Physical literacy in urban and rural areas should be significantly different, but it mostly depends on your family and your neighborhood. As we all know, physical literacy is the mastering of fundamental movement skills and fundamental sport skills that permit a child to read their environment and make appropriate decisions, allowing them to move confidently and with control in a wide range of physical activity situations (Mandigo, Francis, Lodewyk & Lopez, 2009). Many people suggest that physical literacy “just happens” in child development. This is only true in certain children who are raised in environments where physical activity is encouraged but is also a way of life. On the other hand, some children are raised in more dangerous environments where free physical activity is not encouraged, in order to stay safe. Physical literacy can be developed through a sport or activity, or acquired through the movements that you are comfortable with naturally.

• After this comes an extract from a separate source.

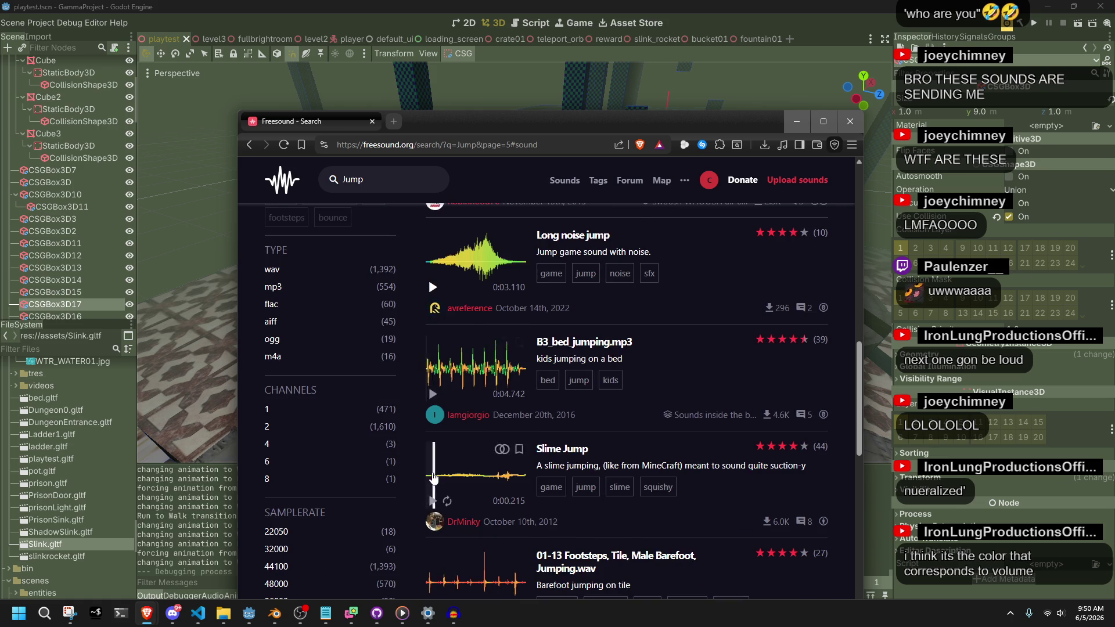
scroll(433, 478, "down", 7)
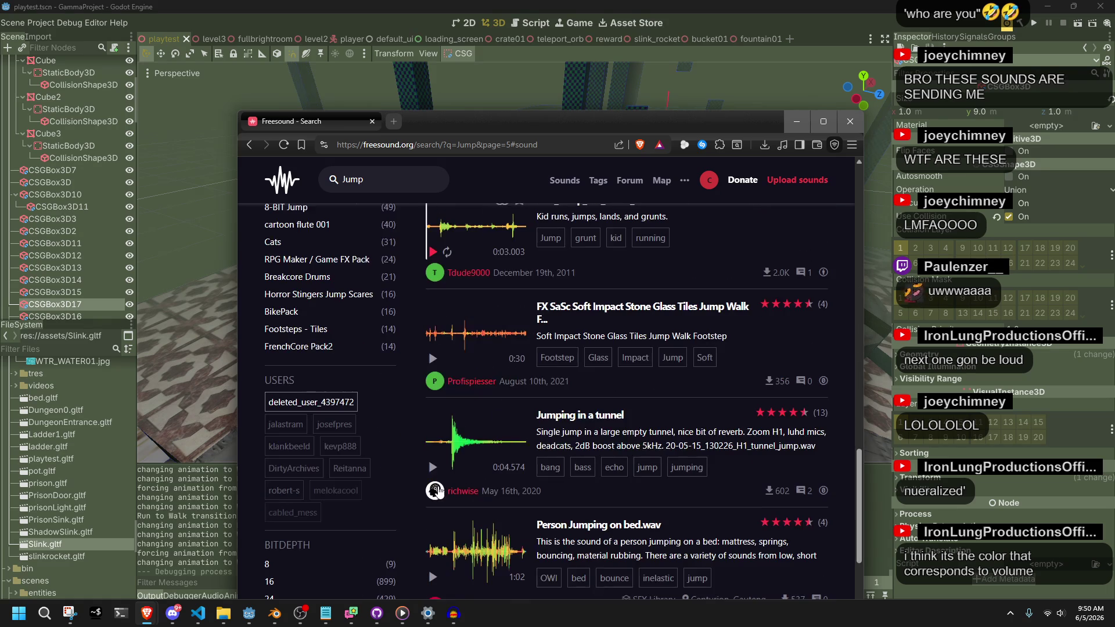
left_click(432, 469)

Screen time is becoming the first choice for many, so this means there are less physically literate youth today in both rural and urban areas. For all children, it seems that their parents want what is “safest” for them, so they could end up just putting them in front of a screen to keep them occupied instead of sending them outside to play with friends. Recesses are becoming shorter and physical education classes are no longer mandatory in every school.
Initially, we assumed that there was a cut and dry difference between rural and urban physical literacy, but we found out they were pretty similar. When looking at rural communities, they could have smaller opportunities for recreation and sport activities, or longer commutes to participate in activities (especially if they live in really small areas). On the other hand, some rural communities have loads of recreational activities and yard space so the kids can start working on fundamental movements at a young age. Most of the time, rural town residents are able to walk most places they need to go. When looking at urban communities, there could be an outstanding number of recreational and sporting activities, but more competition. Individuals in this area may have to drive to most of the places they go, which means they will not spend as much time outside.